Esse é um ponto positivo e deve ser reconhecido.

No entanto, a discussão atual vai além da existência de instrumentos formais.

O que está em pauta é o grau de reconhecimento institucional, sua amplitude e a isonomia entre carreiras e níveis.

Os servidores de nível intermediário:

  • Exercem funções essenciais à execução das atividades finalísticas;
  • Atuam diretamente na fiscalização, verificação e controle metrológico;
  • Garantem que as políticas públicas saiam do plano normativo e se materializem na prática;
  • Demonstram, diariamente, elevado padrão de profissionalismo, responsabilidade e eficiência.

São, portanto, parte estruturante da entrega institucional do Estado.

O pleito do ASMETRO-SI: isonomia ampla e valorização institucional

Diante desse cenário, o ASMETRO-SI reforça seu posicionamento: A valorização das carreiras estratégicas do Estado deve ser isonômica, abrangente e baseada em critérios técnicos — alcançando todos os níveis da carreira.

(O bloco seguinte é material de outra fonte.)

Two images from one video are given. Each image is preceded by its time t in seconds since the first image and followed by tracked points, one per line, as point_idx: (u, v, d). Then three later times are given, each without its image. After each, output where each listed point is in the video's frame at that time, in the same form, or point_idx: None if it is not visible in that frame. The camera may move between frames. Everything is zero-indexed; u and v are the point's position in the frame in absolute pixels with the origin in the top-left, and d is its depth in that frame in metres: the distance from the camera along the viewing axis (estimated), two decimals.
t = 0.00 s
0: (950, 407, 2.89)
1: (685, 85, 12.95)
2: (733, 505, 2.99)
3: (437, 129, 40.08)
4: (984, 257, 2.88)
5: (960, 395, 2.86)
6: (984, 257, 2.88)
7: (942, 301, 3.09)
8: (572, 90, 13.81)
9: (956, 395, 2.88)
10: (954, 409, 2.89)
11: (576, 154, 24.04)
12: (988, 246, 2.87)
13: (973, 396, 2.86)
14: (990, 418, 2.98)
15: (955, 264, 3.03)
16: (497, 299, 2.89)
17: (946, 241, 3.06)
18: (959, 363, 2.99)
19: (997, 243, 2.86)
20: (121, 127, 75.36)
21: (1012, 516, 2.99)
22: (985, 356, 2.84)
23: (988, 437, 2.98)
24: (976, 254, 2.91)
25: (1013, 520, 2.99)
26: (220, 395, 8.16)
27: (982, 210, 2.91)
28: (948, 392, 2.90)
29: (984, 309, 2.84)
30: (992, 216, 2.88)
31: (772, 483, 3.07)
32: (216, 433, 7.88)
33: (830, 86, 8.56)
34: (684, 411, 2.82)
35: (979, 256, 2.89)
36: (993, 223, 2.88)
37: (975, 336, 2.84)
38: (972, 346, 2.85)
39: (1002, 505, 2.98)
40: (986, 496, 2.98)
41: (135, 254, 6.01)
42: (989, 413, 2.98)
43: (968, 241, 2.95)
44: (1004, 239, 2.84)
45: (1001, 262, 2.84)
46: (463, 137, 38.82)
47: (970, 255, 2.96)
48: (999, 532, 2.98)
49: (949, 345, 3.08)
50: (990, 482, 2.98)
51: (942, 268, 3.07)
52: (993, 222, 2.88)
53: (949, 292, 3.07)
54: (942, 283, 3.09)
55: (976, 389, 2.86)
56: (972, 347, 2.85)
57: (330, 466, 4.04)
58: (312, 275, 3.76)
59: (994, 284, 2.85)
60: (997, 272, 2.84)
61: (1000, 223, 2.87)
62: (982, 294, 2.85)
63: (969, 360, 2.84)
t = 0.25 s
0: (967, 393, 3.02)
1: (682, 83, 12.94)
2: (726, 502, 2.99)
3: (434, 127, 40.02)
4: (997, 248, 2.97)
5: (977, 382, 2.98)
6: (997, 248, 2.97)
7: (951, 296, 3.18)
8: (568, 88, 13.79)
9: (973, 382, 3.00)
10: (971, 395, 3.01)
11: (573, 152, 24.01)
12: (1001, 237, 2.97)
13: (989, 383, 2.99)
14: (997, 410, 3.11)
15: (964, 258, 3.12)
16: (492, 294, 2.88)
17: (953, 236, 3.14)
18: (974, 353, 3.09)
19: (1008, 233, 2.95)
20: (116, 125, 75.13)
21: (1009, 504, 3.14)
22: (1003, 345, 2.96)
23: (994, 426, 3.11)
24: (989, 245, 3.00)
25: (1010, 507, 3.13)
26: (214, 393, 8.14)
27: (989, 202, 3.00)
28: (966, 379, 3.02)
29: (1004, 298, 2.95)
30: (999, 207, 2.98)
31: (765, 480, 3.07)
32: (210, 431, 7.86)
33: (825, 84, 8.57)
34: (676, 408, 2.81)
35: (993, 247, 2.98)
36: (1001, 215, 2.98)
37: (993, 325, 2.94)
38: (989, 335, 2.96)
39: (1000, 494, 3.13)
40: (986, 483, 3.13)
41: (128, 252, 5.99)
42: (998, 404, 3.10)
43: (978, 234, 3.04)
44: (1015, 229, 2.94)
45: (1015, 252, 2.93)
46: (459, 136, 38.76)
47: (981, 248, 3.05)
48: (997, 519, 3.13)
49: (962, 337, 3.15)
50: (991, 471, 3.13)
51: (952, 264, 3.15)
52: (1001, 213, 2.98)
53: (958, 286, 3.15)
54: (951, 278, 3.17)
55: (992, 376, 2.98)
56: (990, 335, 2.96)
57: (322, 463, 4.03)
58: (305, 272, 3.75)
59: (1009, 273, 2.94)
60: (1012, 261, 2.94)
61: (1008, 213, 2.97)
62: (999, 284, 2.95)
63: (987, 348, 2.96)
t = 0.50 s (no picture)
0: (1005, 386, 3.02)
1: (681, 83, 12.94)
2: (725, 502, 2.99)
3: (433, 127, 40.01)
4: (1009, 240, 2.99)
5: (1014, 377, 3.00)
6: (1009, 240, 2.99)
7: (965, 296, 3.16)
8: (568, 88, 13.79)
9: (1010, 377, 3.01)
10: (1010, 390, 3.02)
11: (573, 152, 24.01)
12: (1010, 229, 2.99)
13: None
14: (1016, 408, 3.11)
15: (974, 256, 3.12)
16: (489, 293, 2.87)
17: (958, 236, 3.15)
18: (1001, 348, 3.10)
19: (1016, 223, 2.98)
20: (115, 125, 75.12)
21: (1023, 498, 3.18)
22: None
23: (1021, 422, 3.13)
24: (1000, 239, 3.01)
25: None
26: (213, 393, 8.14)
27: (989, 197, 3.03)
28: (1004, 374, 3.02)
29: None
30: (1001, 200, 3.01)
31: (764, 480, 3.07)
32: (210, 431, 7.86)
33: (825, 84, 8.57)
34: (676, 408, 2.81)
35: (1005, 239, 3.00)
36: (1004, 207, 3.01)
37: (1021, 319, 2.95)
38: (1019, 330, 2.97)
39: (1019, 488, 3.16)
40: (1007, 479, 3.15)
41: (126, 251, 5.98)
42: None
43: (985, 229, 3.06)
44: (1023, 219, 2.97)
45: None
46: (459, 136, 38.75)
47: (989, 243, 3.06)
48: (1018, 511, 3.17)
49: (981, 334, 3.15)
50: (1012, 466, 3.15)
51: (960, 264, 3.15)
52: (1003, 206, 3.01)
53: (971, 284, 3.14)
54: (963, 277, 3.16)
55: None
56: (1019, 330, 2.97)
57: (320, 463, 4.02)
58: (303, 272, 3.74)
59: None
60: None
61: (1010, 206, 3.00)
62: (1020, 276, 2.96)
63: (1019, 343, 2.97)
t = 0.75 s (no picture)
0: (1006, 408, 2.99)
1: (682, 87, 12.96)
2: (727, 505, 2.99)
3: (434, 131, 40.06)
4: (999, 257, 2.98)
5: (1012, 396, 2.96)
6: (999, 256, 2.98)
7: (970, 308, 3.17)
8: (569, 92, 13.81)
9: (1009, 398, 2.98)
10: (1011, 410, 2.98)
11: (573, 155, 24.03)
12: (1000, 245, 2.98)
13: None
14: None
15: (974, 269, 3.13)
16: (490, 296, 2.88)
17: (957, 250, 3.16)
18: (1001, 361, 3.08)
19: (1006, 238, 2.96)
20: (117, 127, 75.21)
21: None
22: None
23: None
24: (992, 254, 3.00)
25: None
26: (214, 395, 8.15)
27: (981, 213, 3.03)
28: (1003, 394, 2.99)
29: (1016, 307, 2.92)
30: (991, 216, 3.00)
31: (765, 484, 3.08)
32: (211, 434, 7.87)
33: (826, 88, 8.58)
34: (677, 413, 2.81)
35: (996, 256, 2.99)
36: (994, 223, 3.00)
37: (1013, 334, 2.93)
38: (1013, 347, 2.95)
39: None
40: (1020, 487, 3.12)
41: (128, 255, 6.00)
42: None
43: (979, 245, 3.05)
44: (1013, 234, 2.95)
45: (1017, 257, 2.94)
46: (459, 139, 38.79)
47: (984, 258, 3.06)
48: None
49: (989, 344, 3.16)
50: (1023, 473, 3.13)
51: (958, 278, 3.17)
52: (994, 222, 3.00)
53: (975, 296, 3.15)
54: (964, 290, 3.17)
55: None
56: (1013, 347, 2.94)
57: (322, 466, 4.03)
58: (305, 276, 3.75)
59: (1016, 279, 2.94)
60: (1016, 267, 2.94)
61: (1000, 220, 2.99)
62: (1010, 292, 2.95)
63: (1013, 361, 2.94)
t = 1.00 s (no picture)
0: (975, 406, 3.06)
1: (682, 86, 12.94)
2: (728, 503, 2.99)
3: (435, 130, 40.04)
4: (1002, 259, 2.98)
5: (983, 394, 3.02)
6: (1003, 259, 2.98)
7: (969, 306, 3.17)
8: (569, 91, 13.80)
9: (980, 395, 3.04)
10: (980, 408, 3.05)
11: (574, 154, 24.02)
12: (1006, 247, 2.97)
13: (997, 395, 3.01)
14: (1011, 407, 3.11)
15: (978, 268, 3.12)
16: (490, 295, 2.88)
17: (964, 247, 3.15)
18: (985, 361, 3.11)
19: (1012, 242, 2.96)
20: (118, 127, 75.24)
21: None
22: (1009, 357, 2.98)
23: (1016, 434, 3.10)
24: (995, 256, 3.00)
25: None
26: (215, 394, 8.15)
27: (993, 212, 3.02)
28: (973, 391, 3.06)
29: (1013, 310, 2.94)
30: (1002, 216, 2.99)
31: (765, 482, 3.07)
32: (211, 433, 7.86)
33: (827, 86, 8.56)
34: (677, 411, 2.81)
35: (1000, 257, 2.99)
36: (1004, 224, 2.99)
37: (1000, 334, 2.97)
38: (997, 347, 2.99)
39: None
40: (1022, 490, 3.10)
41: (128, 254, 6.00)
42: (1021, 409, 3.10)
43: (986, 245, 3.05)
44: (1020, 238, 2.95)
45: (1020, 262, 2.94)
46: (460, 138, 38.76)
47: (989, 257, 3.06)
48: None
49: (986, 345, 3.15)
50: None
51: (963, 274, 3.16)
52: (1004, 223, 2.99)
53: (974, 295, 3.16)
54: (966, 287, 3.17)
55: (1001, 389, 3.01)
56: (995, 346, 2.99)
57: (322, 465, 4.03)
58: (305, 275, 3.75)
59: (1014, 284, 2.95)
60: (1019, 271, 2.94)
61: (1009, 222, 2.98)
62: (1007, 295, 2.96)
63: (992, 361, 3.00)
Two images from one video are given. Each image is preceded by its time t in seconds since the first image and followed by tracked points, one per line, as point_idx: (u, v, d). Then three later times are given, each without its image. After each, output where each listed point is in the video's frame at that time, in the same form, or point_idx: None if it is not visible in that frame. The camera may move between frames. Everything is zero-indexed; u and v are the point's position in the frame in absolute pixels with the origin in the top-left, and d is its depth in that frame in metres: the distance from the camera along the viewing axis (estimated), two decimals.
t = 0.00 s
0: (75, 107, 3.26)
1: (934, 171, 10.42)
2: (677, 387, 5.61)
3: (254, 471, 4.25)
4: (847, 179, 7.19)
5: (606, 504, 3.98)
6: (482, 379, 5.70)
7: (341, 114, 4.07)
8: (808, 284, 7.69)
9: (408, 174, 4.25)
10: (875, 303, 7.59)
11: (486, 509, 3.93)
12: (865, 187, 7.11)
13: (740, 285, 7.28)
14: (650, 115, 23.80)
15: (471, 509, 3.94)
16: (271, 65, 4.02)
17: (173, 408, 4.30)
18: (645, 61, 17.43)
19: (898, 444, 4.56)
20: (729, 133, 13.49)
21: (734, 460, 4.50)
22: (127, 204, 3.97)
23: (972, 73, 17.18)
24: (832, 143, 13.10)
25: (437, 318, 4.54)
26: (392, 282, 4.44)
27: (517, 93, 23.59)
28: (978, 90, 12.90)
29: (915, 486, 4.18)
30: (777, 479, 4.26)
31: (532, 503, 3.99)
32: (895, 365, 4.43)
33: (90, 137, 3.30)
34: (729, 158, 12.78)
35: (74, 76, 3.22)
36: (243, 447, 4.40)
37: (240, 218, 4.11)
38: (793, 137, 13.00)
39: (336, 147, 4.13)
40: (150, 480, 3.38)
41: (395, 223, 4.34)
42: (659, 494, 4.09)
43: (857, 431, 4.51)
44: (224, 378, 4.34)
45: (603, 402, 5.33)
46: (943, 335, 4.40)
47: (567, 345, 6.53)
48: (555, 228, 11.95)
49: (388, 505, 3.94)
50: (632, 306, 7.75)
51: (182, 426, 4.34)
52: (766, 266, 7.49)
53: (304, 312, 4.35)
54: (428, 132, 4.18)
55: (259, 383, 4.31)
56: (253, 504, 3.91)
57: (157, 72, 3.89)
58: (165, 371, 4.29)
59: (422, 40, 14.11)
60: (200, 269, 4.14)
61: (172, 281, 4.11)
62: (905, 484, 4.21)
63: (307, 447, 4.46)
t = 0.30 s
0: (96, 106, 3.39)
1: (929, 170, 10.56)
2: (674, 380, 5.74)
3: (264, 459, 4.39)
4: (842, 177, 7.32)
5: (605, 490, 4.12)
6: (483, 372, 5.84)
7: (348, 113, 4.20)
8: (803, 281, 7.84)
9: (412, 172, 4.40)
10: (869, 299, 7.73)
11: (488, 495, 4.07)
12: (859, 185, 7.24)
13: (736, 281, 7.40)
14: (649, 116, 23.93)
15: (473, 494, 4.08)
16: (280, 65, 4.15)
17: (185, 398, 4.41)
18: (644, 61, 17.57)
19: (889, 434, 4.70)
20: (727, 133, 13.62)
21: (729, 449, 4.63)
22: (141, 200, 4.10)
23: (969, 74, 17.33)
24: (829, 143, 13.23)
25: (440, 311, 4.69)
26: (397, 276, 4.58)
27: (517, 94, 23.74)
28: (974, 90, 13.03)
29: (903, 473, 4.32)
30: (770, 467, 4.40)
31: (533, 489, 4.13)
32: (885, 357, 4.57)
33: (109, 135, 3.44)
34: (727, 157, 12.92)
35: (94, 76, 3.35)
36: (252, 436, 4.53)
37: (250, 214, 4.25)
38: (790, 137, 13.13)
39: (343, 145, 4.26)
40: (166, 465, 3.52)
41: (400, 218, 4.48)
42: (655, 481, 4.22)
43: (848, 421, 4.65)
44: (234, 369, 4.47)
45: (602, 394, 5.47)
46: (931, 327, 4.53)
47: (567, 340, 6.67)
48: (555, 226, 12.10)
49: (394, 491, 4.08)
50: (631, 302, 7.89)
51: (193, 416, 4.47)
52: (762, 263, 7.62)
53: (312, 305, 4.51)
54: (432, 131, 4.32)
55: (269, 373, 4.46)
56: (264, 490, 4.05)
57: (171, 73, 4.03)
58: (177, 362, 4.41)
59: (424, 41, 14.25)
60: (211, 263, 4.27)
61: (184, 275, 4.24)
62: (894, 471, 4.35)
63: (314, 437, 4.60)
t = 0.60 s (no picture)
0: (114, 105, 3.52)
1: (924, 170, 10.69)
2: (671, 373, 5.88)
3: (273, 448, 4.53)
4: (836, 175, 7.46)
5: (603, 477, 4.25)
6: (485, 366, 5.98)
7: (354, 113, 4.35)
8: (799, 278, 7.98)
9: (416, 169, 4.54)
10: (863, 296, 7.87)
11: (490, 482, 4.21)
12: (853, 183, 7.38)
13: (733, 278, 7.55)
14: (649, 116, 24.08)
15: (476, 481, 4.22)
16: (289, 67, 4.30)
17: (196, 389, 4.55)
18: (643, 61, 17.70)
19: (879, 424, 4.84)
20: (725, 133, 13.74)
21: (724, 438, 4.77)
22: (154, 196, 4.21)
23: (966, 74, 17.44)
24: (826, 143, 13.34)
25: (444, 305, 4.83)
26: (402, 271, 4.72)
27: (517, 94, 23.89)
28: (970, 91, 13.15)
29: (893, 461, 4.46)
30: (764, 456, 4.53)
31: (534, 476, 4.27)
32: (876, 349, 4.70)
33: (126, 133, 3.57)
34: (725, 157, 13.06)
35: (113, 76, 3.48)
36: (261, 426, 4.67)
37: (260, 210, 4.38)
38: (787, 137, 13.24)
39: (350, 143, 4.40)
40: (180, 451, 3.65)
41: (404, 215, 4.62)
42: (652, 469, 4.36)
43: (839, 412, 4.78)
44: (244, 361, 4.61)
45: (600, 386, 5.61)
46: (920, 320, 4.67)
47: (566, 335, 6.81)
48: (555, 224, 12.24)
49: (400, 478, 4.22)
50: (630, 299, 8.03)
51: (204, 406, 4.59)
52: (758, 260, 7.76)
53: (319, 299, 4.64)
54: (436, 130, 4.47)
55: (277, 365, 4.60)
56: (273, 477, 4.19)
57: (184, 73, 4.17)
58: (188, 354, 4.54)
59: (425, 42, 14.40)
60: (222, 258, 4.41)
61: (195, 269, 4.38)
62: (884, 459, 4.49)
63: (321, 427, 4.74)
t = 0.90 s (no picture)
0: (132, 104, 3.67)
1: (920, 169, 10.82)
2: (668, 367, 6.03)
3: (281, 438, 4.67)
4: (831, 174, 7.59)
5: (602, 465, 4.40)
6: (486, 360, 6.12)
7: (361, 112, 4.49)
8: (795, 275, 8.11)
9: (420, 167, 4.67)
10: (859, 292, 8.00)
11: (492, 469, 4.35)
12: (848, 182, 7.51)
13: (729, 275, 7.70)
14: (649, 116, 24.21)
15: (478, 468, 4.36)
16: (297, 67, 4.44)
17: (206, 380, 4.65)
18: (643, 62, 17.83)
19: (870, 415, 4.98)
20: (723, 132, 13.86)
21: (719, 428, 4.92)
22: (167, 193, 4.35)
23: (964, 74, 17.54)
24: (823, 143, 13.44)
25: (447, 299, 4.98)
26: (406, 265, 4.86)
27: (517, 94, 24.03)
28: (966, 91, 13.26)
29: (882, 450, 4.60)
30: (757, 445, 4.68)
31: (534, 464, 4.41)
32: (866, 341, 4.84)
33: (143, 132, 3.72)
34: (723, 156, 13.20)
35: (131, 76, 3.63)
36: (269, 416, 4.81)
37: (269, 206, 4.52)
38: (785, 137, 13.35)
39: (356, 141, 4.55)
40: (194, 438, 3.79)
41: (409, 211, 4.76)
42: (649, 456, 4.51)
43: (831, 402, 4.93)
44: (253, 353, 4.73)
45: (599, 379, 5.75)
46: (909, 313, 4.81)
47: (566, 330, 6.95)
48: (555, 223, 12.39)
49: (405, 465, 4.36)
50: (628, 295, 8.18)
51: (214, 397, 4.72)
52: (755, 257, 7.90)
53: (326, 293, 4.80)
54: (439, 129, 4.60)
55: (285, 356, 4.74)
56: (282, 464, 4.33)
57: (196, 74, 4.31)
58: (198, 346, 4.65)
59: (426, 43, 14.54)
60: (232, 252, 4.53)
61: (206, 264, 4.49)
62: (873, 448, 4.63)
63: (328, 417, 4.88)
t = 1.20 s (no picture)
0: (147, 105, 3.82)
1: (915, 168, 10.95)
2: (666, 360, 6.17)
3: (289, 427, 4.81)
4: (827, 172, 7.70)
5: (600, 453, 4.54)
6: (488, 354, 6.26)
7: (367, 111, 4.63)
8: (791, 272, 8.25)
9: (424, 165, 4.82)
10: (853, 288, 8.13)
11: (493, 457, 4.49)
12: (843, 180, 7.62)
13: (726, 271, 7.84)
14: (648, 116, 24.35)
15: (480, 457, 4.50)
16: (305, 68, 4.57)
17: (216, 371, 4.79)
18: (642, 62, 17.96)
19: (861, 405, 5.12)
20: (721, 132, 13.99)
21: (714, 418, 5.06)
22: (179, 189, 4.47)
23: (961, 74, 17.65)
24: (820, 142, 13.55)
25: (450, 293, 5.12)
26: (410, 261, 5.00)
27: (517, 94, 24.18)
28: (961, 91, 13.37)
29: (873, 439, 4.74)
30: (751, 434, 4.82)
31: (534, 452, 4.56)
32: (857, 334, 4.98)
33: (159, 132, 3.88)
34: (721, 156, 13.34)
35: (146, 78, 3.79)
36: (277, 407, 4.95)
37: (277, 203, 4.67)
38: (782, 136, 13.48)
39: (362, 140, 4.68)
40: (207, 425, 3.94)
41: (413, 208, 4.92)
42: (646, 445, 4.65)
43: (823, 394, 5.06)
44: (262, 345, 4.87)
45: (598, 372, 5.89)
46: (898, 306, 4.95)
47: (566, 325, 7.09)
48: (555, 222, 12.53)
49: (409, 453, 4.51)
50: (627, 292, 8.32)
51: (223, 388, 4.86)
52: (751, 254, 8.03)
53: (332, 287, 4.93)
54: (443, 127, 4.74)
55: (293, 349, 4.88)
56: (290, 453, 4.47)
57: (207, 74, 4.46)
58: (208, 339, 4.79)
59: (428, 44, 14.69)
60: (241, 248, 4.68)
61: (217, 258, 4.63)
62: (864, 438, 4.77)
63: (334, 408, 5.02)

Nesse sentido, o sindicato defende:

  • A extensão do mecanismo de Reconhecimento de Resultados e Aprendizagem aos servidores do Inmetro;
  • O fortalecimento e ampliação dos instrumentos de valorização já existentes para o nível intermediário;
  • O reconhecimento formal das competências técnicas, científicas e operacionais acumuladas;
  • A adoção de modelos de avaliação que reflitam o impacto real das atividades desempenhadas por todos os níveis;
  • A correção de distorções entre carreiras que exercem funções equivalentes no âmbito federal.
Uma agenda estratégica para o Estado brasileiro

Mais do que uma demanda corporativa, trata-se de uma questão estratégica:

  • Sem valorização adequada, o Estado perde capacidade técnica.
  • Sem reconhecimento isonômico, perde-se eficiência, engajamento e continuidade operacional.

O Brasil precisa fortalecer instituições como o Inmetro, especialmente no contexto da Nova Indústria Brasil (NIB), onde qualidade, rastreabilidade e conformidade são fatores decisivos para o desenvolvimento econômico.

“Valorizar não é apenas reconhecer que instrumentos existem — é garantir que sejam justos, equivalentes e proporcionais à responsabilidade de cada servidor.”

O decreto representa um avanço importante, mas ainda incompleto.

A ampliação desse modelo para o Inmetro — e para todos os níveis de sua força de trabalho — não é apenas justa:
é essencial para garantir coerência, eficiência e fortalecimento institucional.

O ASMETRO-SI seguirá atuando de forma firme para que essa valorização seja ampla, isonômica e verdadeiramente estruturante para o serviço público brasileiro.